Nos dias que se seguiram, a fama de Rainha Makena espalhou-se ainda mais. Diziam que ela não apenas governava, mas ouvia a terra, o povo e os espíritos dos ancestrais. Bakari, envergonhado, aprendeu a respeitar os limites de sua ambição. Kato voltou às suas plantações, agradecido, e ensinou aos filhos que a justiça pode tardar, mas sempre se levanta como o sol.

 

 

MORAL DA HISTÓRIA

 Rainha Makena mostrou que a justiça verdadeira não se mede pela força ou pela riqueza, mas pelo respeito à memória, à terra e à comunidade.
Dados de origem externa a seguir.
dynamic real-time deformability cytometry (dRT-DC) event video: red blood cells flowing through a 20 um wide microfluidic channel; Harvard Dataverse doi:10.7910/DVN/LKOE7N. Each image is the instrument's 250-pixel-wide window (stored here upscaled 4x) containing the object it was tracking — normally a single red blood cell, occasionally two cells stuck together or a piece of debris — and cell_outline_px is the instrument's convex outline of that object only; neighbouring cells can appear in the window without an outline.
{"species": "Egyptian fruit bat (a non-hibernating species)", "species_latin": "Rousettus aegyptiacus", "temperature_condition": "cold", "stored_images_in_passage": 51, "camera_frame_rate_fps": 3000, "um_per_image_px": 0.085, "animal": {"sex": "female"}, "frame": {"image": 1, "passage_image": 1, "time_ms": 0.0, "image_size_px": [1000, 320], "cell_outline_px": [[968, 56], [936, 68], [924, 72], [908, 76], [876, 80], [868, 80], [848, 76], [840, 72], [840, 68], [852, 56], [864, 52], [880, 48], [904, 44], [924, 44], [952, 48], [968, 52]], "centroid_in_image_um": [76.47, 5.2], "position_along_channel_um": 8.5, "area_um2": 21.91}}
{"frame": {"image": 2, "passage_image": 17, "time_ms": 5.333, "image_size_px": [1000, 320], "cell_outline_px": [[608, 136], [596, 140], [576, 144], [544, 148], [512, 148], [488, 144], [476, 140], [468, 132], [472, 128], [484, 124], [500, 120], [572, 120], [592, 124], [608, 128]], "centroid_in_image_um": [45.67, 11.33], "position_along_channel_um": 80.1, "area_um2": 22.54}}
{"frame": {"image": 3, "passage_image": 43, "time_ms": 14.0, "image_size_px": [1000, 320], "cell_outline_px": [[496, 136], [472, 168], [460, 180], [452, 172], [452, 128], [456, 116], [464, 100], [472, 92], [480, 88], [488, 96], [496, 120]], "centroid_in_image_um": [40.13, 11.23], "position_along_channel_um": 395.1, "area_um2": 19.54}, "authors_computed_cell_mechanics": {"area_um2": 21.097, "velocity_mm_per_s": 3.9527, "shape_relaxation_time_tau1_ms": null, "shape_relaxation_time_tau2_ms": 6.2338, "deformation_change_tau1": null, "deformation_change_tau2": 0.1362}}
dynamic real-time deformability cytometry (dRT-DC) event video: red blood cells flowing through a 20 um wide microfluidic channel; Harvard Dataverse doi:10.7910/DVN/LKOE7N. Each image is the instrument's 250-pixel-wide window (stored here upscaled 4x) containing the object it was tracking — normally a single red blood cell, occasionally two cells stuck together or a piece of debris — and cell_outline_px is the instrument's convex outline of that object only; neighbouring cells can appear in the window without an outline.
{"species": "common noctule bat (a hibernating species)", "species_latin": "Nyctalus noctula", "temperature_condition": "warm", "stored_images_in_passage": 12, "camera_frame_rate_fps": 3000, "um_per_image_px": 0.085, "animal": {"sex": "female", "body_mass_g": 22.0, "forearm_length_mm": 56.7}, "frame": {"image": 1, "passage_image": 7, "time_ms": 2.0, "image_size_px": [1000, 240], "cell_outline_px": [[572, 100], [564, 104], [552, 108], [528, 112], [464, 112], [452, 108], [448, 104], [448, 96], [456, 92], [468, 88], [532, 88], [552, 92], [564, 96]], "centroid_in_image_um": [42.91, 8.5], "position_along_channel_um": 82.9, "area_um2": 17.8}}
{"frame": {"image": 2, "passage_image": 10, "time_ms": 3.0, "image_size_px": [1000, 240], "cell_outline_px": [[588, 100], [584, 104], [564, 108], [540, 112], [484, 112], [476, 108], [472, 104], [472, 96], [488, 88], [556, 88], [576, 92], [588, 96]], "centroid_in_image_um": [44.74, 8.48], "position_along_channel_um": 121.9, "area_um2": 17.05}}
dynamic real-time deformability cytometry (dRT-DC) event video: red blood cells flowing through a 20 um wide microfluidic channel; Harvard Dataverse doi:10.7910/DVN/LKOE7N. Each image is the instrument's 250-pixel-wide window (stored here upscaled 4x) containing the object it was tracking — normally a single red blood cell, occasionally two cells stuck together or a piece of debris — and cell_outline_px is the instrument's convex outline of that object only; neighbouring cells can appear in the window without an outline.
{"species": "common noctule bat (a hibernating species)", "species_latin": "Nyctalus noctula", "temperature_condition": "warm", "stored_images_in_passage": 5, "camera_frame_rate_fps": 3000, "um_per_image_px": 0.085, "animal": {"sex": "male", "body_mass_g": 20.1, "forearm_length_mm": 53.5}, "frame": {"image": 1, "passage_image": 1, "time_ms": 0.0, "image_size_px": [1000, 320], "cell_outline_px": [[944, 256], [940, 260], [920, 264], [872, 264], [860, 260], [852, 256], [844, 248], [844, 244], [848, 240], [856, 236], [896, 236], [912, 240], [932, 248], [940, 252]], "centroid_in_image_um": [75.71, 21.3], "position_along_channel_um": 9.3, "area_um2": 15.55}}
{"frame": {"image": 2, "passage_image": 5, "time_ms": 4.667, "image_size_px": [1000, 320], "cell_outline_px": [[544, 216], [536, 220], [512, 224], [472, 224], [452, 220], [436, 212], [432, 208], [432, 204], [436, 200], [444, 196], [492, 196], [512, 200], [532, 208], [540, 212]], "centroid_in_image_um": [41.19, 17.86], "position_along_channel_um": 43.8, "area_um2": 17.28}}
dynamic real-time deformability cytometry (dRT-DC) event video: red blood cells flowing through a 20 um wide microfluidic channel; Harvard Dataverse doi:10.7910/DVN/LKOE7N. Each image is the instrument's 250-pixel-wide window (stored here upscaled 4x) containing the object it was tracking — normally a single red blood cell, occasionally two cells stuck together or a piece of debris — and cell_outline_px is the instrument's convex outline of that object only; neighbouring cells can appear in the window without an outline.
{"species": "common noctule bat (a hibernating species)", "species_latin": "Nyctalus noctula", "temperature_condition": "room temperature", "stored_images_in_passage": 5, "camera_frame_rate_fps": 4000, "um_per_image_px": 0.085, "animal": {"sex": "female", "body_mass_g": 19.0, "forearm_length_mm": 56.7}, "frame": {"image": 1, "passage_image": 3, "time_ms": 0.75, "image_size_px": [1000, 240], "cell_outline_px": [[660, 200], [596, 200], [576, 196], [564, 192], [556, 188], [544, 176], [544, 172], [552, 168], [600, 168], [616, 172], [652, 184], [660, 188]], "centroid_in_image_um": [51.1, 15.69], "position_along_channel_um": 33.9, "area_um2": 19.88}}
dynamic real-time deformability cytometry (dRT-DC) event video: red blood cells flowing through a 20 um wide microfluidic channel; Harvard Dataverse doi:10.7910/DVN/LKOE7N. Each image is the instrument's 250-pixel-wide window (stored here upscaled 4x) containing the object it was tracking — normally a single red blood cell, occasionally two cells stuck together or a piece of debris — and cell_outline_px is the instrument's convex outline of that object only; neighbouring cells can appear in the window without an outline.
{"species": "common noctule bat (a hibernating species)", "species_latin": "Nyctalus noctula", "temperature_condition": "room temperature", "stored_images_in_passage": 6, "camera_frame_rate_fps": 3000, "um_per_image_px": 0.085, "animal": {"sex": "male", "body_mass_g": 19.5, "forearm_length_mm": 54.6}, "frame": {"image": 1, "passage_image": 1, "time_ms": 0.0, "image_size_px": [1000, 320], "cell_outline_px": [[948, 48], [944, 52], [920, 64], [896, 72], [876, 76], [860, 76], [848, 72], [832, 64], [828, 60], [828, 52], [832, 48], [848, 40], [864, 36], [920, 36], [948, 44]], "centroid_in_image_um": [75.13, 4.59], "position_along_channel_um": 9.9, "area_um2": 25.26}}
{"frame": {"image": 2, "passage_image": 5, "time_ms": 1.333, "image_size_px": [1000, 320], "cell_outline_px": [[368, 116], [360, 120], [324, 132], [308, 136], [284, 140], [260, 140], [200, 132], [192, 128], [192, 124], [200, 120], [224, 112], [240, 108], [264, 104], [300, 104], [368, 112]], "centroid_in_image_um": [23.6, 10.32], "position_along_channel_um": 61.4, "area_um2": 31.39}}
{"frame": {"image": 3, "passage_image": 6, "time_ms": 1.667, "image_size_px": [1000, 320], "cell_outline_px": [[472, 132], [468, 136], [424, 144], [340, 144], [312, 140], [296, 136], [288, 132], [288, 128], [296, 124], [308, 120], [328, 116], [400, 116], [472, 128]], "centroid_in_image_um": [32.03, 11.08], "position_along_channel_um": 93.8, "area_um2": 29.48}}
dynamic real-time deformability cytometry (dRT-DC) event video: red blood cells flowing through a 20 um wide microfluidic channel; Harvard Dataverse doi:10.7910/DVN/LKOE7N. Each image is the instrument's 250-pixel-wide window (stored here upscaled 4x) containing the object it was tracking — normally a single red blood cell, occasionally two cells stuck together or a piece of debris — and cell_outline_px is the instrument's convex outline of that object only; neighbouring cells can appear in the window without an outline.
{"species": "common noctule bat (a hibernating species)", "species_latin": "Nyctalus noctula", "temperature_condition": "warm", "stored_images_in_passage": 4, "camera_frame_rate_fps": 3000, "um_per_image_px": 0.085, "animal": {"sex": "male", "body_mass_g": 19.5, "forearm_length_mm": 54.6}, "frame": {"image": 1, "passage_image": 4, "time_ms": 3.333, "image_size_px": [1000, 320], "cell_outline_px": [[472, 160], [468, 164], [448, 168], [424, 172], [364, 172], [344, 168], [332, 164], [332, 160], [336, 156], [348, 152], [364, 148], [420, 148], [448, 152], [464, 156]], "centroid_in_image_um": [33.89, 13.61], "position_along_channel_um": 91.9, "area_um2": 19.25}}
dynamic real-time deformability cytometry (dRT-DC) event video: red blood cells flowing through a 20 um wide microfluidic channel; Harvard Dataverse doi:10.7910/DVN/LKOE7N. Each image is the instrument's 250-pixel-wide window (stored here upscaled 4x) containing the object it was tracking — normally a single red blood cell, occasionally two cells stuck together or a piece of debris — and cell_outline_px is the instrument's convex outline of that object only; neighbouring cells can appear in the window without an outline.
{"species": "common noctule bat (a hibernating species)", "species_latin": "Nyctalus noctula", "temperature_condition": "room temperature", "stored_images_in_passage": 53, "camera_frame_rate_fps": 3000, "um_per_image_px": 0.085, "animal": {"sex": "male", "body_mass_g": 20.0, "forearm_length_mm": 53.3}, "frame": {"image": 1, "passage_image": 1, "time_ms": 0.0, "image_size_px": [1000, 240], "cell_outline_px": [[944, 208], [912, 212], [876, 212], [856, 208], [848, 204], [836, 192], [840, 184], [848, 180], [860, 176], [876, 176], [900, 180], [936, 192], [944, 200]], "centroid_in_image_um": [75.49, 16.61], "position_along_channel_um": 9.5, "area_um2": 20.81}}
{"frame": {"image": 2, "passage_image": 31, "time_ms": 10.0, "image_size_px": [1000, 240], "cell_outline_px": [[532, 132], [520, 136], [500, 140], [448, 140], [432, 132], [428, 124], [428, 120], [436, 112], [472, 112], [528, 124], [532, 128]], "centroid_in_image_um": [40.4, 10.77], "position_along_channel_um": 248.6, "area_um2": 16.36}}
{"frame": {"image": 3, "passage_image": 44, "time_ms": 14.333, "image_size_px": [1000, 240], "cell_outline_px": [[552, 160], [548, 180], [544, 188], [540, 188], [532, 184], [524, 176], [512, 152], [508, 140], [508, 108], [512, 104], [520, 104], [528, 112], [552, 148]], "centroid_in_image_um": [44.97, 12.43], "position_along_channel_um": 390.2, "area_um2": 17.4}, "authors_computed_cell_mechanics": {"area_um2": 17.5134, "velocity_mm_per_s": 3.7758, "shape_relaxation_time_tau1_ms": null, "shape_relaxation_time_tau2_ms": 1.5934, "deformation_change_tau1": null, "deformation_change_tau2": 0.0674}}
O provérbio “A justiça é como o tambor: quando soa, todos ouvem” recorda que, na tradição africana, a decisão justa não beneficia apenas um indivíduo — ela ressoa em todo o povo, trazendo equilíbrio e paz.

 Na cultura africana, a terra não é apenas recurso: é herança, memória e vida. Quem tenta comprá-la ou cercá-la com arrogância esquece que ela pertence também aos ancestrais e às gerações futuras. Makena ensinou que a justiça precisa estar enraizada na verdade, não no poder ou na astúcia.

 Assim como o tambor, que quando tocado ecoa para todos, a justiça quando feita ilumina o coletivo. Governar ou viver em comunidade é ouvir os diferentes lados, respeitar a tradição e garantir que o mais humilde tenha voz diante do mais poderoso. Na África — onde o som do tambor une, celebra e convoca — a justiça deve ser essa mesma batida: firme, clara e para todos ouvirem.